Blessed Cardinal John Henry Newman
Blessed Cardinal John Henry Newman
Christ, Manifested in Remembrance

Pentecost is a feast day for us, but it didn’t start that way for the disciples, who had just lost their teacher and Lord. He was carried up in the clouds, He who was with them day in and day out for three and half years, who called them His friends, who loved them to the end. They didn’t yet have the comfort of the Holy Spirit. But when the Holy Spirit descended upon them later that day, the veil over their understanding was removed. They understood who Jesus truly was and how it was better that He ascended to heaven, just as He had said.
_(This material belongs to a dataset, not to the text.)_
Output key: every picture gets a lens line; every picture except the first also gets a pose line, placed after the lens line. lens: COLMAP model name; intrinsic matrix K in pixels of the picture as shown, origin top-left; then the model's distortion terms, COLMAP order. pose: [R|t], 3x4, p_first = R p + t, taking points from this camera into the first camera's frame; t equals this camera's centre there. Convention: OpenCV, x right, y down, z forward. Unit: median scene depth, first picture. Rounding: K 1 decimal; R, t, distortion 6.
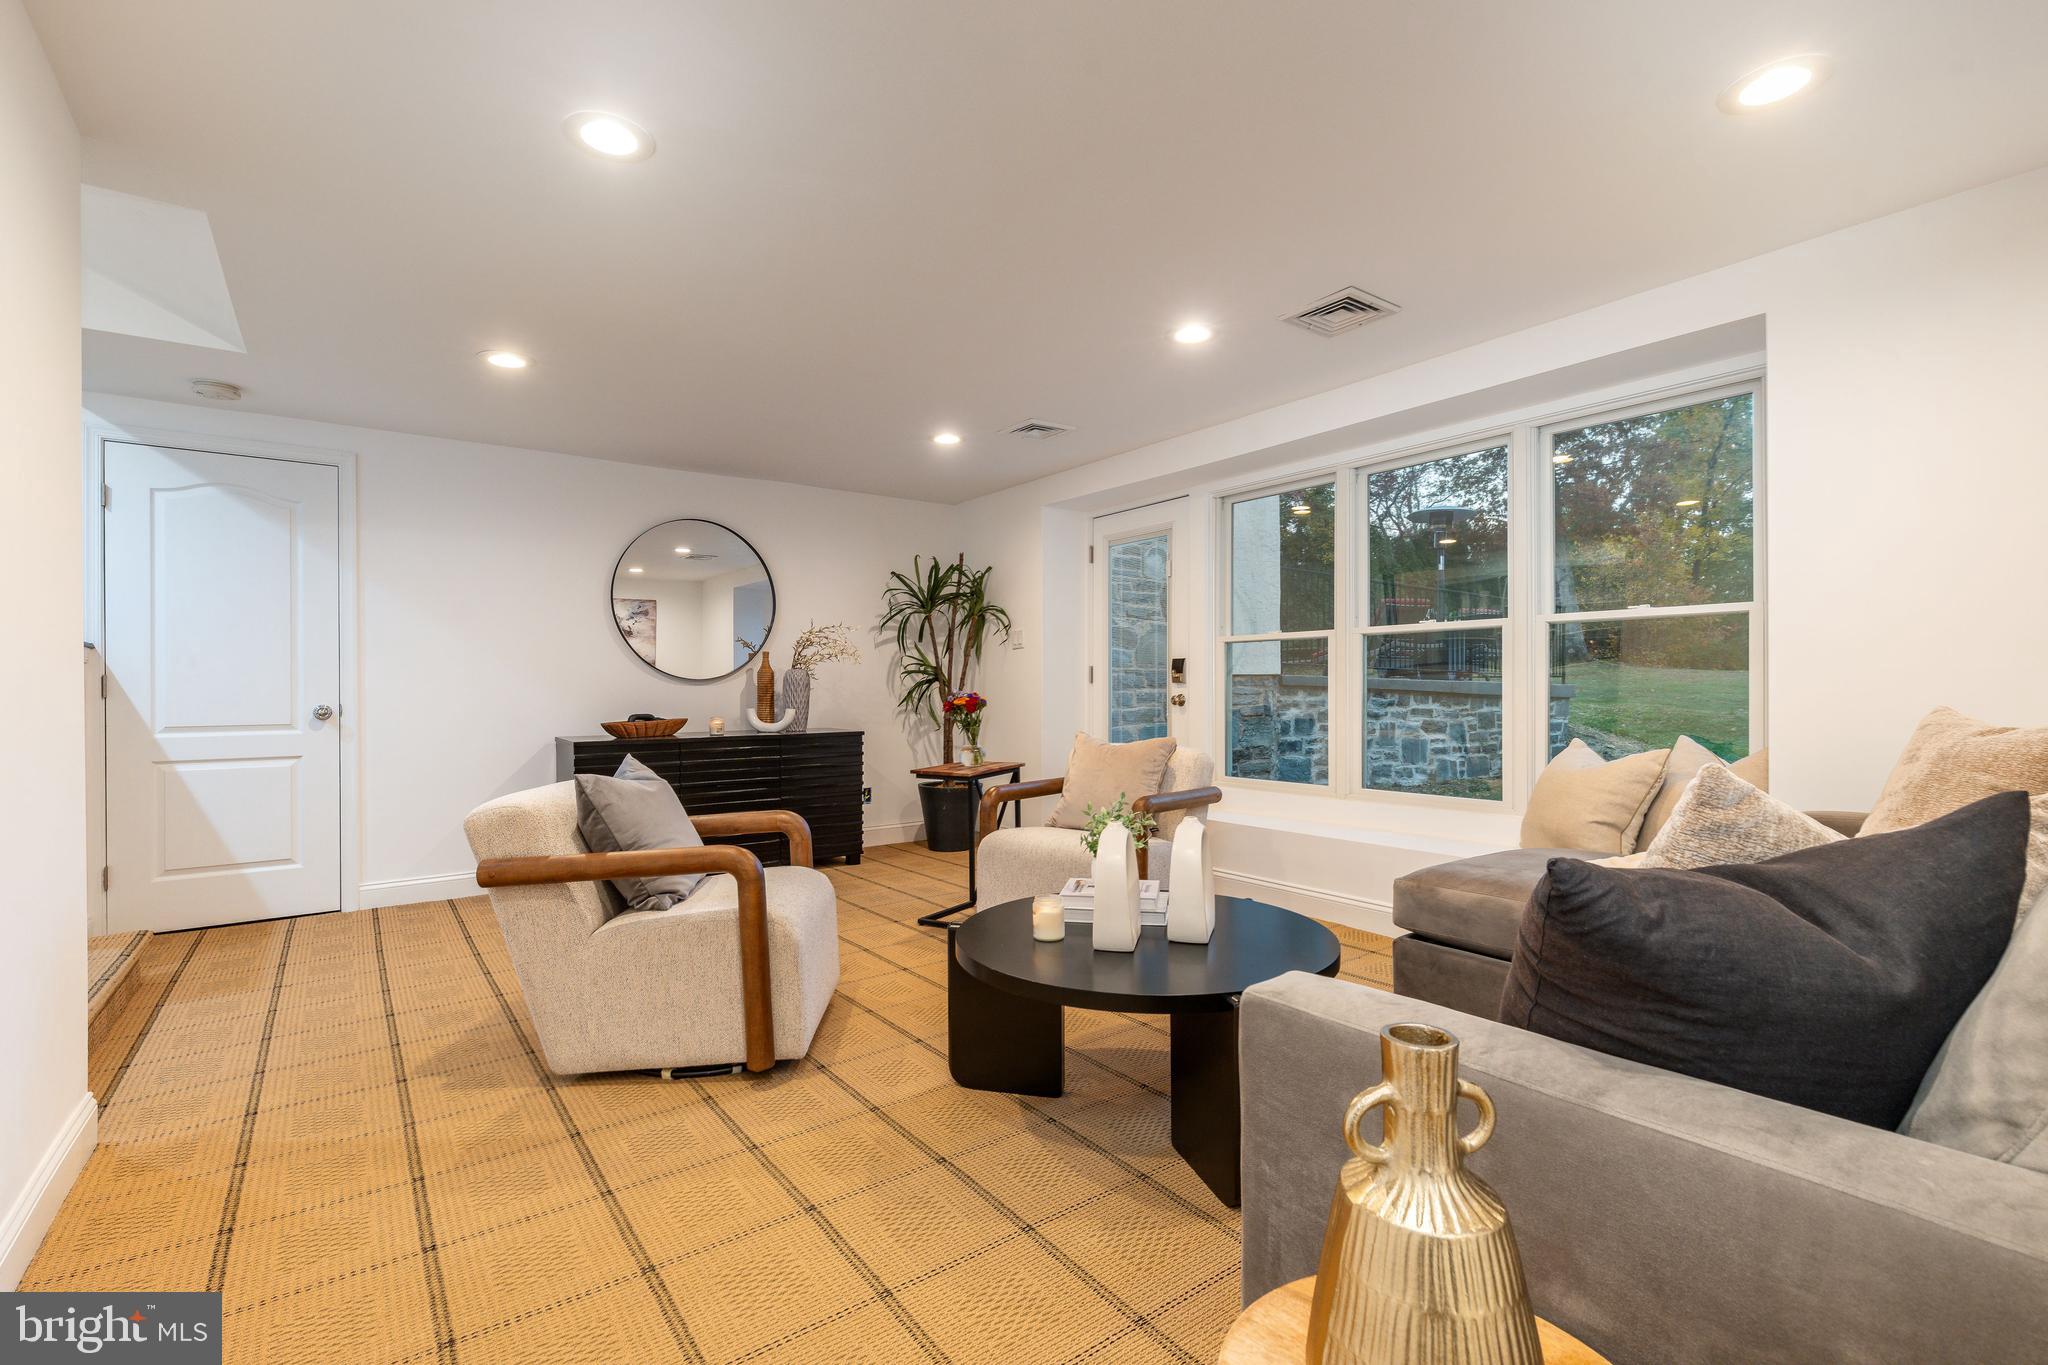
lens RADIAL K [[915.5, 0, 1021.0], [0, 915.5, 686.3], [0, 0, 1]] dist [0.001602, -0.000150]
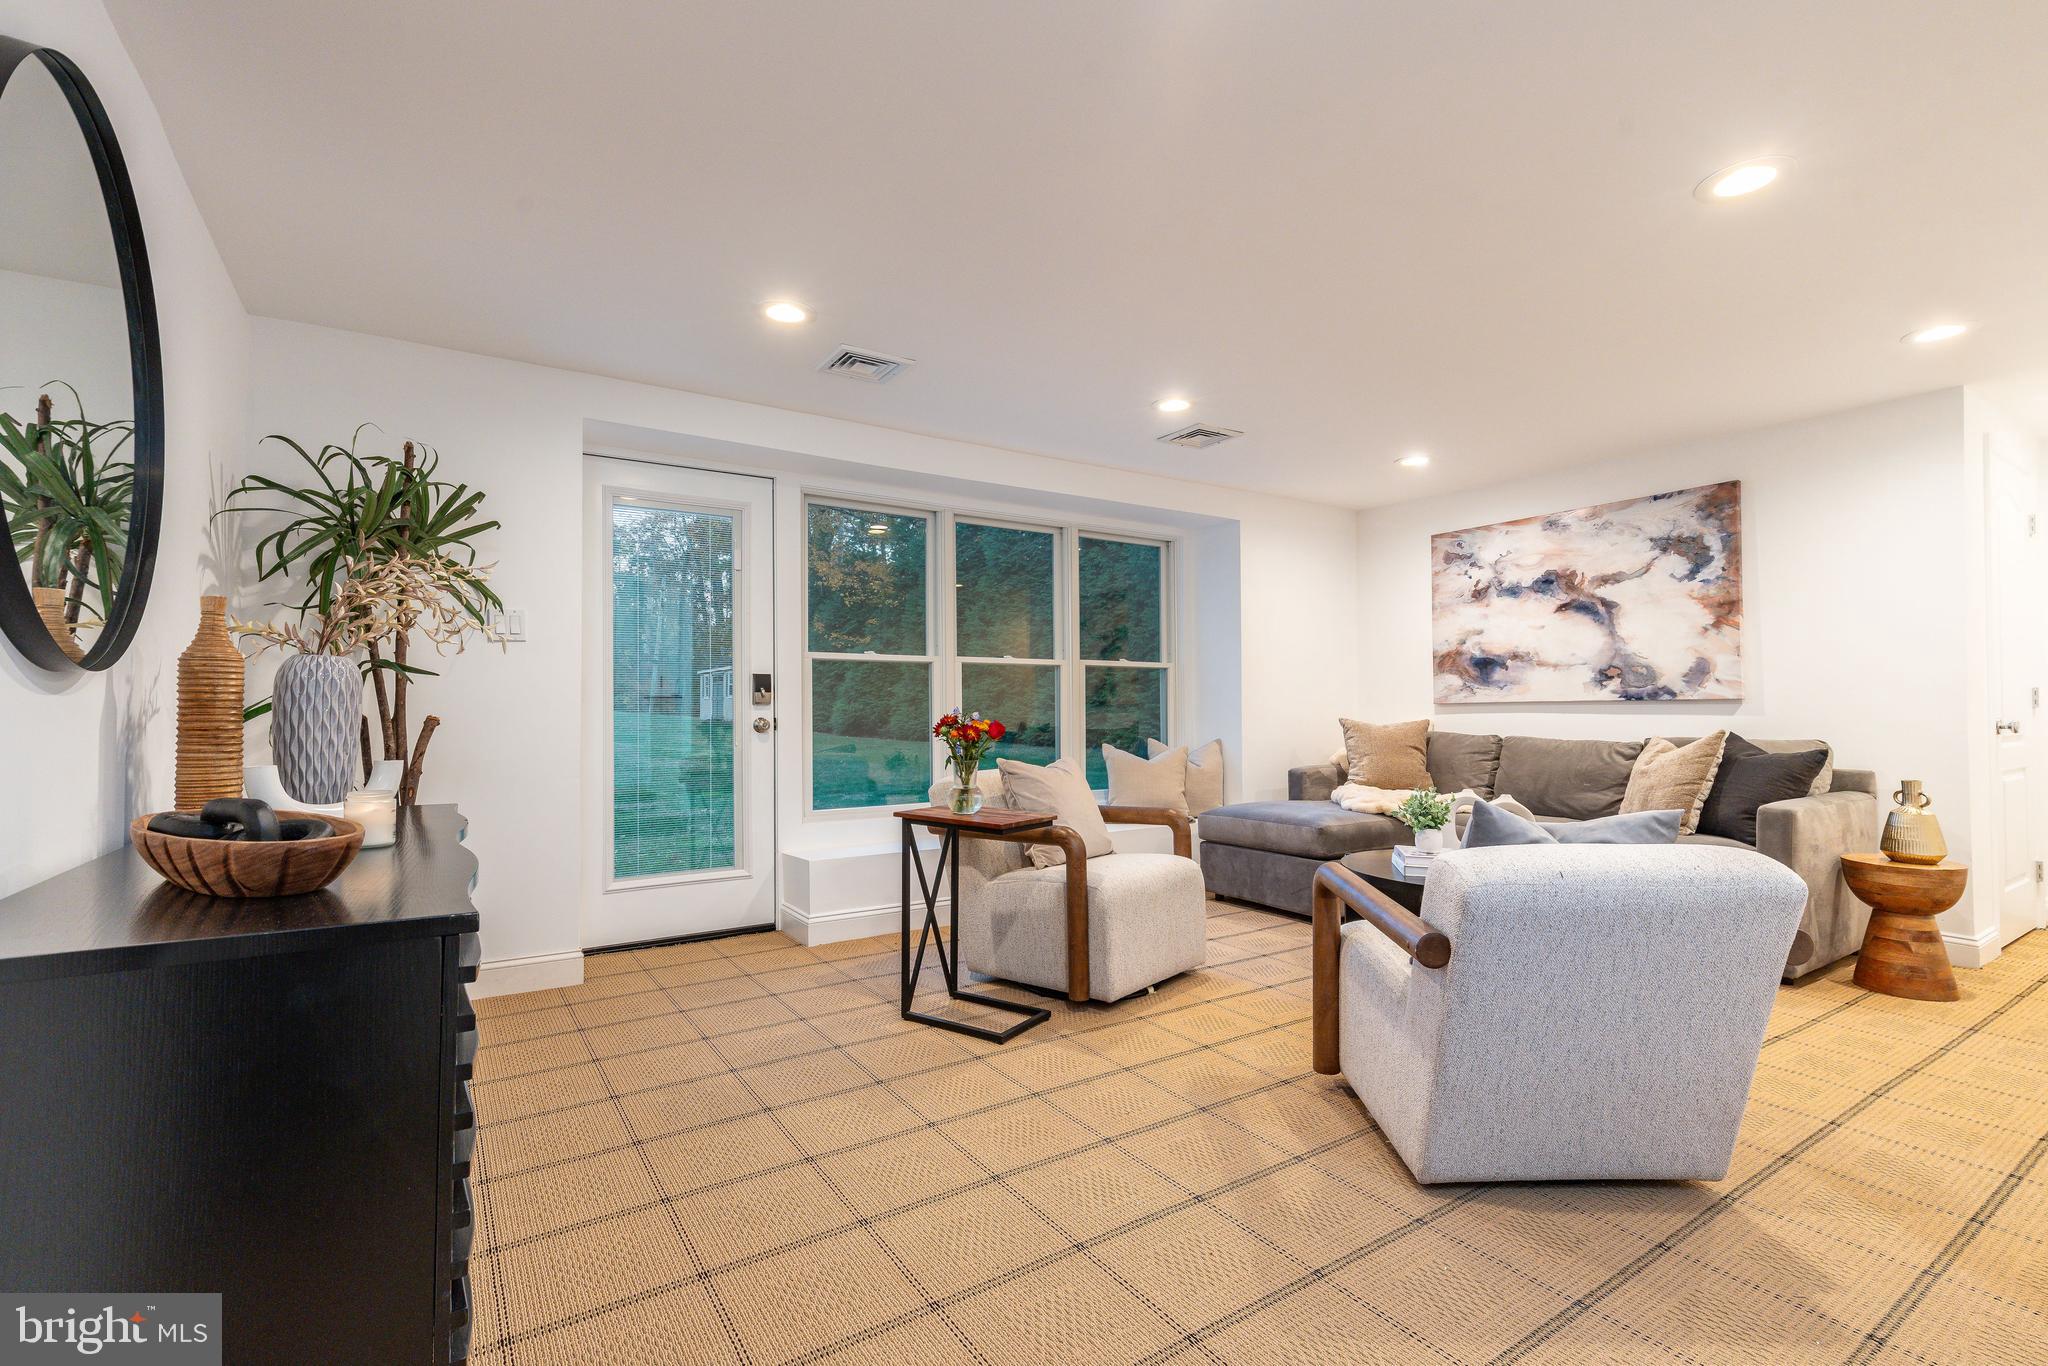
lens RADIAL K [[915.5, 0, 1018.5], [0, 915.5, 690.1], [0, 0, 1]] dist [0.001602, -0.000150]
pose [[0.068105, 0.020539, 0.997467, -1.378935], [0.004239, 0.999773, -0.020876, 0.002706], [-0.997669, 0.005650, 0.068003, 1.574365]]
Like the disciples, we see the grace of God in our lives only after moments have passed, sometimes many years afterward. However, appreciating God’s presence in these moments by faith is part of what it means to be a disciple of Christ. In “Christ, Manifested in Remembrance” St. John Henry Newman explains how spiritual hindsight works and how we can serve God now, even if we can’t see Him at work.

It doesn’t matter whether something pleasant or painful occurs to us, Newman says, we don’t typically see God’s hand at work in either case. Scripture is replete with examples of God’s miraculous interventions in the lives of His followers, but His work remains invisible to them. The life of Joseph is instructive: Joseph was sold into slavery by his brothers and was separated from his father and family. Despite rising to a respectful position in his master’s household, he was later wrongfully accused of sexual assault and thrown in prison. When Joseph interprets the dreams of other prisoners and then Pharaoh himself, he is released and promoted to the second highest post in all of Egypt. It is doubtless Joseph was able, in each of these traumatic downs and triumphant ups, to see how God was working in him and through him for Joseph’s good and the good of others. 

But later on Joseph would see how God led him every step of the way, even as we are able now to see the little ways in which Christ led us to himself. Speaking of these perhaps seemingly insignificant moments, Newman says: “Let a person who trusts he is on the whole serving God acceptably, look back upon his past life, and he will find how critical were moments and acts, which at the time seemed the most indifferent: as for instance, the school he was sent to as a child, the occasion of his falling in with those persons who have most benefited him, the accidents which determined his calling or prospects whatever they were. God’s hand is ever over his own, and He leads them forward by a way they know not of. The utmost they can do is to believe, what they cannot see now, what they shall see hereafter; and as believing, to act together with God towards it.”

These ordinary moments that fill our day actually define our day – they are not incidental. They are where God meets us. Yet how easy it is to see them – getting ready for work, driving to the store, talking with a coworker or neighbor, eating dinner and so many others – as means to some other end. We have in mind some destination, some financial position, some status, some level of comfort, etc. that we will finally arrive at if we can get past these interruptions. That place is where life begins. But it isn’t. That place is ever out of reach, and meanwhile we let slip the short time we have. 

To use this time well and to meet Christ in each moment is a hallmark of sanctity. In a few weeks, we will celebrate the feast day of St. Josemaría Escrivá, founder of Opus Dei. Escrivá urged everyone to offer their work (whatever occupies us) to God, “seeing ourselves as his instruments, and acting accordingly, so that we may co-redeem with him [Christ], and of offering up our entire lives in the joyful sacrifice of surrendering ourselves for the good of souls.” Each moment, as banal as our banter with the grocery store clerk or our time spent in the car by ourselves waiting for the stoplight to change, can be an encounter with the living Christ, who alone can make these moments fruitful. Newman says bluntly, “Let us profit by what every day and hour teaches us, as it flies.” And he adds, “Let us beg of Him grace wherewith to enter into the depth of our privileges,—to enjoy what we possess,—to believe, to use, to improve, to glory in our present gifts as ‘members of Christ, children of God, and inheritors of the kingdom of heaven.’”

In other words, let there be no wasted moments, no time spent as a means to reach some future time that we expect to fulfill us. And no time for sorrowing over lost time. As Scripture enjoins us, now is the acceptable time, today is the day of salvation. The Holy Spirit will teach us how to make every moment a holy one, if we only ask Him.